Cultuurstelsel dan Kompleksitas Industri Gula di Jawa pada Masa Kolonialisme Belanda

Dipublikasikan oleh Muhammad Rizky Pradana pada

Knight, G. Roger. 2014. Sugar, Steam and Steel: The Industrial Project in Colonial Java, 1830-1885 [Gula, Uap dan Baja: Proyek Industri di Jawa Era Kolonial, 1830-1885]. Penerbit University of Adelaide Press.
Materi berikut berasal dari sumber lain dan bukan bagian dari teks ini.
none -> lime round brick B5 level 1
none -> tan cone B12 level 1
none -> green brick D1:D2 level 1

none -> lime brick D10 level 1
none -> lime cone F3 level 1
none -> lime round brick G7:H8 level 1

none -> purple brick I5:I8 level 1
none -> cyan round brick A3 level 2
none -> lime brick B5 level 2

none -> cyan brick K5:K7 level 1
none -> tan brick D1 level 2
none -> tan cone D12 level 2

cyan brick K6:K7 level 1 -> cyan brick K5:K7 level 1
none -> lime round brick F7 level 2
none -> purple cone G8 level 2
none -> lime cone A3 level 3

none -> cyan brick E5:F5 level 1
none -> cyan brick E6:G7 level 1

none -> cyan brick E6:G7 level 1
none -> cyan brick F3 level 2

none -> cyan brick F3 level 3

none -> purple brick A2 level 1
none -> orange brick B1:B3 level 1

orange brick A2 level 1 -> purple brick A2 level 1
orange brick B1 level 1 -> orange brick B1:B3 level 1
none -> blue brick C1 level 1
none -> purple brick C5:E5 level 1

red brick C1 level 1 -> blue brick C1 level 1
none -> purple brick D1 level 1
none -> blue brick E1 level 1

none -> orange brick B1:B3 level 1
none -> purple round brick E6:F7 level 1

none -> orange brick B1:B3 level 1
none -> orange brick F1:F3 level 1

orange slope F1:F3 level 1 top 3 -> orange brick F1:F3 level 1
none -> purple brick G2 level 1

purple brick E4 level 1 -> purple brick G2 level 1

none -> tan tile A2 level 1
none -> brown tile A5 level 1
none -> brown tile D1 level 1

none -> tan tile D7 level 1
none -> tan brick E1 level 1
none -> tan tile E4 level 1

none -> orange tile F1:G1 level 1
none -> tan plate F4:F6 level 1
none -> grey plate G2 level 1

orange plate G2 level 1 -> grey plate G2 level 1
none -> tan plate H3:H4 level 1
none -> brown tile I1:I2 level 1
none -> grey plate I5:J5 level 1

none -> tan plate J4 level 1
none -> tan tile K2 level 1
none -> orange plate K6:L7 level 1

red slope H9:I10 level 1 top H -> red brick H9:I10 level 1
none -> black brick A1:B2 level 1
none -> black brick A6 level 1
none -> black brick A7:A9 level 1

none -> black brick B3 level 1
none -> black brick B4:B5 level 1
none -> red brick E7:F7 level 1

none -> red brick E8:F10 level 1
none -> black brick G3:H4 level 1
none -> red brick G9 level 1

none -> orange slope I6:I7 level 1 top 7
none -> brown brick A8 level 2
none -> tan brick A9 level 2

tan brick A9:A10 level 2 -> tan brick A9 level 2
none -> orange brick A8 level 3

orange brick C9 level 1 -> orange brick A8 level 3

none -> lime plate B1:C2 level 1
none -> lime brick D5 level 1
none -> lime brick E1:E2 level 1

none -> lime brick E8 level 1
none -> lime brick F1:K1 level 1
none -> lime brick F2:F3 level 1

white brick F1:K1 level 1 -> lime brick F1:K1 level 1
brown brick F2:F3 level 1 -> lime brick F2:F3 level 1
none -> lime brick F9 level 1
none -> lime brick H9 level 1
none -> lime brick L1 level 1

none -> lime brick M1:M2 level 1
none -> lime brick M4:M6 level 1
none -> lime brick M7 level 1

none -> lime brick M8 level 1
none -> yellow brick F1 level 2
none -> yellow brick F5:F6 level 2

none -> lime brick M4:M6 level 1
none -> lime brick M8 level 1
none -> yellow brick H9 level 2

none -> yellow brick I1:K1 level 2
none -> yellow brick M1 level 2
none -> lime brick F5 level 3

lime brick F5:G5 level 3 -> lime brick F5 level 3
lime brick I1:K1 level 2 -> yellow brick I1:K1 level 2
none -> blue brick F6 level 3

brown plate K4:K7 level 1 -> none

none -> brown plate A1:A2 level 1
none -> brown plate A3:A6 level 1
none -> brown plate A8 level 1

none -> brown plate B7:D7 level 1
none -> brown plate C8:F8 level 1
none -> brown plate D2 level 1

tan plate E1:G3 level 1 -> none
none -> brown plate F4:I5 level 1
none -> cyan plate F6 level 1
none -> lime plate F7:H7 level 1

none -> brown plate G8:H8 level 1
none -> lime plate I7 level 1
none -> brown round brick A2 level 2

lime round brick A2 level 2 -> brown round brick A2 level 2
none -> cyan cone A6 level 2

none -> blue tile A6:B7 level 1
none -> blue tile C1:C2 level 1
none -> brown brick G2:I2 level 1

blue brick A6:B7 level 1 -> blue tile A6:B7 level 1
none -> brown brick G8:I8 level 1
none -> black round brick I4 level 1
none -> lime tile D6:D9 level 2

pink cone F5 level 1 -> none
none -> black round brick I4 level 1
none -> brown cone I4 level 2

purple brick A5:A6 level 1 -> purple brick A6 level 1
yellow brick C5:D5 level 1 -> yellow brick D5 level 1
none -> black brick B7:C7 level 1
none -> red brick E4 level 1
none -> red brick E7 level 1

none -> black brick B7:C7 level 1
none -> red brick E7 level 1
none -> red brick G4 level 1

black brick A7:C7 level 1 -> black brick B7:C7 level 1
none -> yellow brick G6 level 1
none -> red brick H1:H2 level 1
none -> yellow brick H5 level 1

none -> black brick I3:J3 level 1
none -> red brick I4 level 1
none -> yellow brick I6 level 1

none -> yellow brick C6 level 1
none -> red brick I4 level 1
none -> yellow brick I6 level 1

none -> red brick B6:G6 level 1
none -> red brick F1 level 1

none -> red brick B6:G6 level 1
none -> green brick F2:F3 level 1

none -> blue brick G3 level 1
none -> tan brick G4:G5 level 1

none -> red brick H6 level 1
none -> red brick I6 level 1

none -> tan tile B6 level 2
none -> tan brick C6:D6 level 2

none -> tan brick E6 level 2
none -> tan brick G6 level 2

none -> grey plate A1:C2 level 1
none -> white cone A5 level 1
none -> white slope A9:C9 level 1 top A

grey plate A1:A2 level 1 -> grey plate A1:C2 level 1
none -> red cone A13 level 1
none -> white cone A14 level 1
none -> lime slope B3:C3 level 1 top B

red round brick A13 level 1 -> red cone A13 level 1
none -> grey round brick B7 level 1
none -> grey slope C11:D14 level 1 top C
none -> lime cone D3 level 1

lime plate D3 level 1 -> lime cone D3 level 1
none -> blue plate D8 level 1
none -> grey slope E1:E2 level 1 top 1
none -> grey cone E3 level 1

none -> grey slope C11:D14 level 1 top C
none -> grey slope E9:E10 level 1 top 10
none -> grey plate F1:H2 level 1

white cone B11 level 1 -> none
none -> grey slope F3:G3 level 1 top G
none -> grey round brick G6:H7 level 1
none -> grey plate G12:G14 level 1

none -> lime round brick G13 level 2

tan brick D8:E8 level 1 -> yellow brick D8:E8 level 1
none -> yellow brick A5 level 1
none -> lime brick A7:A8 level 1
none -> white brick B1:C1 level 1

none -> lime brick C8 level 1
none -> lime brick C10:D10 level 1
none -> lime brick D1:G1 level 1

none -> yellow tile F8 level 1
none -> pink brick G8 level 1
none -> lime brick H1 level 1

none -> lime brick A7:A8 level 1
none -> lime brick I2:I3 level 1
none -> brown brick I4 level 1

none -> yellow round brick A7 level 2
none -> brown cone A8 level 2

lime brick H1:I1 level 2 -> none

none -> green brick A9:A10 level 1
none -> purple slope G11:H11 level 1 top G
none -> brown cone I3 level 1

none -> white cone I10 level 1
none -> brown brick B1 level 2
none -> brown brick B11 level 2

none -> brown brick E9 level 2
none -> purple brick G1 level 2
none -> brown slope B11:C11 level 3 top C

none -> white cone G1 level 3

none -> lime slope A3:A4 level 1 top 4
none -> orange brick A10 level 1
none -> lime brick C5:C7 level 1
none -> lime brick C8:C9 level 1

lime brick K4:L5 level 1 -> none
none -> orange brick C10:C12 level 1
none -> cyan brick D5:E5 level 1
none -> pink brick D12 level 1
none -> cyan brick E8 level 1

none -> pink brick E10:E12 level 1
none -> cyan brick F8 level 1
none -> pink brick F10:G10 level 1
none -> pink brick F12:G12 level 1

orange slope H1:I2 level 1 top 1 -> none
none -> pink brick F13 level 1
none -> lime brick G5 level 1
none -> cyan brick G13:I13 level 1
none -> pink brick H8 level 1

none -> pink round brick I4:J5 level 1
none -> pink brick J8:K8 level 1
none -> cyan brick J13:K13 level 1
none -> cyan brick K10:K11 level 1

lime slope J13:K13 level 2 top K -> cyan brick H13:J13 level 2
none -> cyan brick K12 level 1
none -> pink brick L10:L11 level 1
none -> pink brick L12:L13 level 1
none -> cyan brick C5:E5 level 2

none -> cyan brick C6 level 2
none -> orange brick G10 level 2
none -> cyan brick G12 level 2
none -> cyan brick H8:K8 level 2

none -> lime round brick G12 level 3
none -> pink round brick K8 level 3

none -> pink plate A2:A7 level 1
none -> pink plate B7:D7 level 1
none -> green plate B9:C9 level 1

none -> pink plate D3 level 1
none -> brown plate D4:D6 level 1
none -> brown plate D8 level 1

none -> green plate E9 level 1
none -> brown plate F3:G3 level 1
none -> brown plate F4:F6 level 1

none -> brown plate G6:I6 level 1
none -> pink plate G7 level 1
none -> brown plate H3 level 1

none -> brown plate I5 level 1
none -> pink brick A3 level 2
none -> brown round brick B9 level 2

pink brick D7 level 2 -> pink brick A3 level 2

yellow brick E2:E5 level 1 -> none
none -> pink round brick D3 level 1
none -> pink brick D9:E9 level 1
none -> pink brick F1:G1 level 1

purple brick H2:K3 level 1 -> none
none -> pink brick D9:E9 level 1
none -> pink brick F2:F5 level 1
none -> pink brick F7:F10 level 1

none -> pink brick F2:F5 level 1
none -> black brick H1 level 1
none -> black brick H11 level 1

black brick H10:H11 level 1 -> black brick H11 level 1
Apa jadinya hidup kita tanpa gula? Makanan dan minuman tentu jadi tak manis, terlebih gula merupakan bahan tambah pada masakan yang sudah dikonsumsi sejak lama. Tanaman tebu menjadi salah satu komoditas yang dibudidayakan untuk kebutuhan industri perkebunan sejak masa kolonial Belanda. Bahkan, komoditas gula telah sejak lama menjadi faktor yang mengubah lanskap pulau Jawa, terutama sejak 1830 melalui Cultuurstelsel (Sistem Tanam Paksa) besutan Van den Bosch. Kolonialisme Belanda di Jawa berikut dengan sistem tanam paksa membuat lahan pertanian warga di masa itu berubah menjadi perkebunan. Dibangunnya industri gula dan perluasan perkebunan tebu akibat sistem tanam paksa telah membawa Pulau Jawa sebagai salah satu produsen gula dunia, bersanding dengan Karibia dan Jerman.

G. Roger Knight menghadirkan historiografi epik yang menggambarkan Indonesia sebagai Oriental Cuba atau Kuba Timur. Pembahasan di buku ini terbagi menjadi tiga topik utama: Revolusi Industri di pabrik gula sejak Revolusi Perancis hingga Perang Dunia I, jejak borjuasi kolonial dalam industri gula; serta perkembangan teknologi manufaktur perkebunan sejak dekade pertama hingga krisis gula internasional pada 1984. Dalam bab pertama, Knight menjelaskan sejarah industri gula yang dimulai dari teknik sederhana dan kuno, hingga akhirnya berkembang menjadi manufaktur besar canggih. Selama berabad-abad, produksi gula dilakukan dengan cara tradisional. Untuk menghasilkan gula, batang tebu harus digiling hingga menghasilkan tetes cairan yang kemudian diekstrak menjadi butiran halus. Proses penggilingan tradisional dilakukan menggunakan tenaga manusia, hewan, atau air (sungai/air terjun). Proses tradisional tersebut memakan waktu dan membutuhkan banyak tenaga kerja, keahlian, serta pengalaman baik sebagai pekerja, pengawas, atau pengelola.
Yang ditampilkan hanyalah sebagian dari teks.